Mining Law in Ecuador

General Rules for all Mining Concessions in Ecuador

Mining Regimes
Pursuant to the Ecuadorean Constitution, the state owns all minerals and non-renewable natural resources, but mining concessions can be granted to companies and individuals. Concessionaires have the exclusive right to explore, exploit, process and sell any metallic minerals within the concession. Ownership of mining concessions is distinct from ownership of the surface land.

Applicable Ecuadorean mining laws recognizes four categories (or regimes) of mining concession rights: artisanal, small-scale, medium-scale and large-scale mining.

A mining concession is granted for up to 25 years and may be renewed for an equal period. Once the mining concession has been granted, in medium-scale mining and large-scale mining the concessionaire shall comply with the following phases and terms:

(a)    up to four years of initial exploration, i.e., surface exploration including geological mapping, geophysical surveys, and geochemical sampling (stream sediments, soils & rocks) and trenching (“Initial Exploration Phase”);
(b)    up to four years of advanced exploration, including drilling (“Advanced Exploration Phase”); and
(c)    two years of economic evaluation of the deposit (pre-feasibility and feasibility studies), which can be extended for an additional two-year period, and during which periods drilling activities may continue (“Economic Evaluation Phase”).

During the Economic Evaluation Phase, the concessionaire must apply for the commencement of the exploitation (i.e., construction, operations, closure & remediation) phase of the project (“Exploitation Phase”). Within six months of beginning the Exploitation Phase, concessionaires in the large-scale mining category must sign a mining exploitation (i.e., mine development) contract with the Ecuadorean government fixing the payment of taxes, royalties and advance royalties, although negotiations may begin during the Economic Evaluation Phase.

The production ranges for small-scale mining of metallic minerals are up to 300 tonnes of ore in underground mining, up to 1,000 tonnes of ore in open-pit mining and up to 1,500 cubic metres of ore in alluvial mining.

The production ranges for medium-scale mining of metallic minerals are 301 – 1,000 tonnes of ore per day in underground mining, 1,001 – 2,000 tonnes per day in open-pit mining and 1,501 – 3,000 cubic meters per day in alluvial mining.  Any range that exceeds those established for medium-scale mining is considered large-scale mining.

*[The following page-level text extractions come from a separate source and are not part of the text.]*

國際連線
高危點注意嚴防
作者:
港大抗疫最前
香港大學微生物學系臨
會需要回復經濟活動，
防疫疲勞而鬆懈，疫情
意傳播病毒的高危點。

Artisanal, small- and medium-scale mining operations do not need to sign a mining exploitation contract with the government. Artisanal and small-scale mining categories are entitled to carry out exploration and exploitation activities simultaneously.

Required Permits during Exploration
Prior to engaging in mineral exploration or mining activities in the initial exploration phase (surface exploration): (a) the Ecuadorean Ministry of Environment (the "MOE") must issue an environmental registration; (b) the Water Authority (the "SENAGUA") must issue a report on the possible effects on surface and/or ground water bodies and confirmation of compliance with the order of priority relating to the right of access to the water; and (c) the concessionaire must submit a sworn statement declaring that the proposed exploration or mining activities will not adversely affect public infrastructure, ports, beaches and sea-beds, telecommunication networks, military installations, oil industry infrastructure, aeronautical installations, electrical networks and infrastructure, or archaeological, natural or cultural remains.

Prior to engaging in the Advanced Exploration Phase: (a) the MOE must issue an environmental license which includes a public consultation process; and (b) SENAGUA must issue a water permit for industrial use of water.